Just like * replicates strings by a nonnegative integer, * will replicate lists by nonnegative integers.

^ now joins lists

This is the .join function for lists, converting each element to a string and concatenating them together with the second argument interspersed.

<, >, and ?

The <, >, and ? functions now all accept lists, and behave like most other languages: Comparing element-wise.

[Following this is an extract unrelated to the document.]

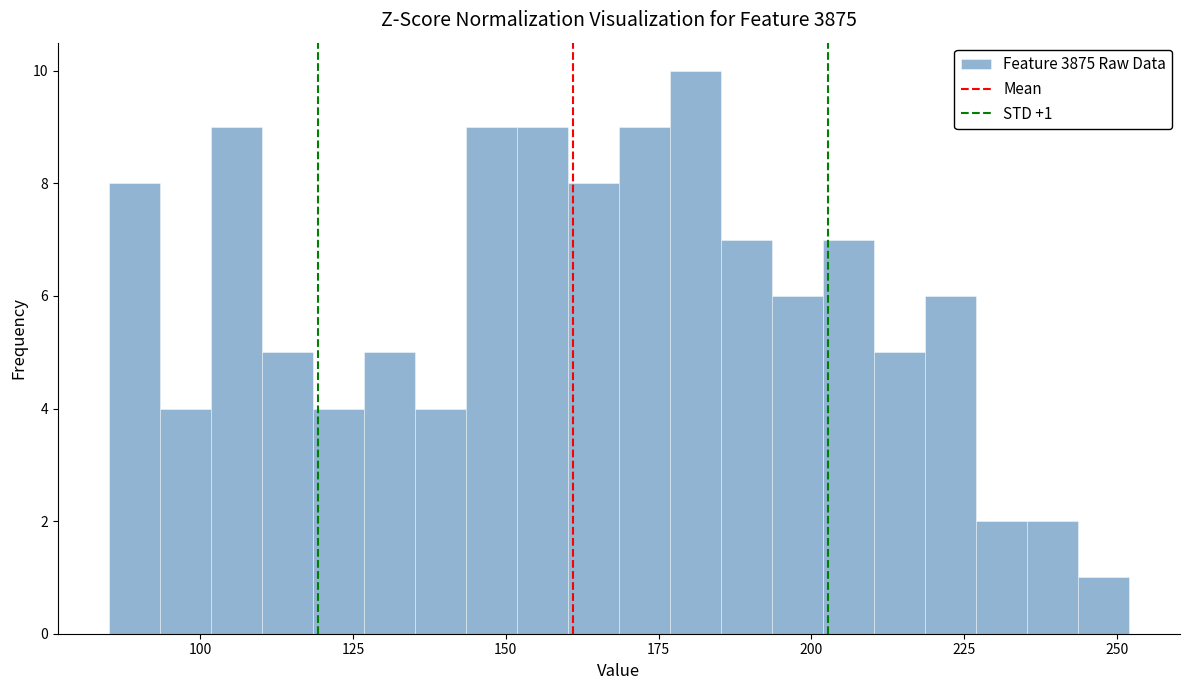

Read against the x-axis, roughly where is the centre of the tallest bar?

180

For < and >, if all elements are equal, the smaller list is lesser than the larger.

GET now accepts lists

GET for lists functions almost identically to that of strings: you return a sublist of the specific range.

Example:

; = list + (,"foo") (,"bar") (,"baz")

GET list 0 1 # => ["foo"]
GET list 1 2 # => ["bar", "baz"]
GET list 1 0 # => []

SET now accepts lists

SET for lists acts identically to strings: the second and third arguments are converted to integers (and are the start and length), and the fourth argument is coerced to a list. Notably, if the length is 0, this functions as an "insert" command.

% only requires supporting nonnegative arguments

There's always a debate over whether % should be modulo or remainder: Some languages return -1 for -5 % 2, where others return 1. Some (like C) even leave it implementation-defined! As such, it's quite difficult to get consistency between languages.

Since modulo/remainder with negative numbers is not a common operation, and introduces so much more headache than it's worth, it's now considered undefined behaviour: Implementations are free to either do modulo or remainder.

^ only requires supporting nonnegative exponents.

Supporting negative exponents significantly complicates some implementations (for example, where integer exponentiation is only by unsigned integers), and isn't even useful. As such, it's now undefined behaviour, and implementations can dow hat they want.

While you technically could support negative exponents, there wouldn't be much point:

  • 0 ^ -x would be division by zero
  • 1 ^ -x would always be one
  • -1 ^ -x would be identical to -1 ^ x
  • all other numbers would return 0.

Additionally, by precluding negative exponents, this leaves implementations free to return a float when negative exponents are used.